• Northern Illawarra Veterinary Hospital

Hunter and his 'boar tusks'!


Hunter is a 8 month old Dachshund who recently came in for his desexing procedure. His procedure has been delayed due to Hunter having a condition called cryptorchidism, which refers to the failure of both or one testicles to descend into the scrotum. By delaying the procedure it potentially allows time for the teste(s) to descend into the correct position, allowing a routine castration to be performed. In some dogs the teste(s) never descend into the scrotum but remain retained in the abdomen or in the inguinal canal. Cryptorchidism occurs in 1-3% of dogs and the cause is not completely understood, but it does tend to be a condition that can be inherited. Retained testicles are at greater risk of developing cancer.

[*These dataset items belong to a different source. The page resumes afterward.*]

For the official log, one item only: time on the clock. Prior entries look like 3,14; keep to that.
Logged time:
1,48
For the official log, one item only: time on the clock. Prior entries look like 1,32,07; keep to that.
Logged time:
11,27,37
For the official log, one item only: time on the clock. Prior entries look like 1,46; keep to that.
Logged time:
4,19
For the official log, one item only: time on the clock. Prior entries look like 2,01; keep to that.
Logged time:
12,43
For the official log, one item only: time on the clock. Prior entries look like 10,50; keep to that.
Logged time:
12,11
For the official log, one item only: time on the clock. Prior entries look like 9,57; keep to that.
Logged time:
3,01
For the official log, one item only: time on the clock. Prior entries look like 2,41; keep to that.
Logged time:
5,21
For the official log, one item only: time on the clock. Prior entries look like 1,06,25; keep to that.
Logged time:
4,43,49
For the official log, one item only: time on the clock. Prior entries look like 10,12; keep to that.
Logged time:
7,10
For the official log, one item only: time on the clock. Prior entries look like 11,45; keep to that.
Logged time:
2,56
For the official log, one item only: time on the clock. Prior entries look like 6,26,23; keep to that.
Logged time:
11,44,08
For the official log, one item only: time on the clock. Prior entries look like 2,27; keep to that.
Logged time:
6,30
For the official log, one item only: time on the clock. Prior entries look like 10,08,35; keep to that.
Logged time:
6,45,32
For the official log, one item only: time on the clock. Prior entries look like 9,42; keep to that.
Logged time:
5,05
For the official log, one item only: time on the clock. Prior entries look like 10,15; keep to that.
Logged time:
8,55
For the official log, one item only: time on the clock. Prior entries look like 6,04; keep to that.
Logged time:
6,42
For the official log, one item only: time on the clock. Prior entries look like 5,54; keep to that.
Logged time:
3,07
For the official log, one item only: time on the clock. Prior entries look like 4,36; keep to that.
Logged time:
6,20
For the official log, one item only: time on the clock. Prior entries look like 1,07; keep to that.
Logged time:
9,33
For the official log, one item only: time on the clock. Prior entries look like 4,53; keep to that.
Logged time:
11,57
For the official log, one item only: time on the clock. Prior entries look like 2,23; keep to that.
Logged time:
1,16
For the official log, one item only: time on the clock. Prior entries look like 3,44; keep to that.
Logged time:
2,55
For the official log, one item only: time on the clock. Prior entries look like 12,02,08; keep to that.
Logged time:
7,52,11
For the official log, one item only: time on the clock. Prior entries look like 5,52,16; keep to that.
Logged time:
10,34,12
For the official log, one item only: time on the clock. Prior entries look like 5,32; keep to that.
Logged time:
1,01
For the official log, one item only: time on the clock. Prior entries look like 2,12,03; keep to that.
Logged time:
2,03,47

Unfortunately for Hunter, at 8 months of age his retained teste had still not descended which meant his desexing procedure was a little bit more complex than usual. It was also noted that Hunter had two incisors (front teeth) that appeared to be rotated 90 degrees and thus were growing sideways, rather like 'boar tusks'. This was causing trauma to the inside of Hunter's top lip, along with signs of dental disease due to increased tartar build-up on the teeth. The misaligned teeth had also caused a malocclusion of his bite which can lead to further oral health complications if left untreated. To ensure Hunter only needed the one anaesthetic, Dr Matt recommended that Hunter's incisors be removed at the time of his desexing.

Hunter is now home recovering from his procedure and doing great. He'll feel so much better that his teeth are no longer causing irritation to his upper lip and he's also less likely to get any related dental issues.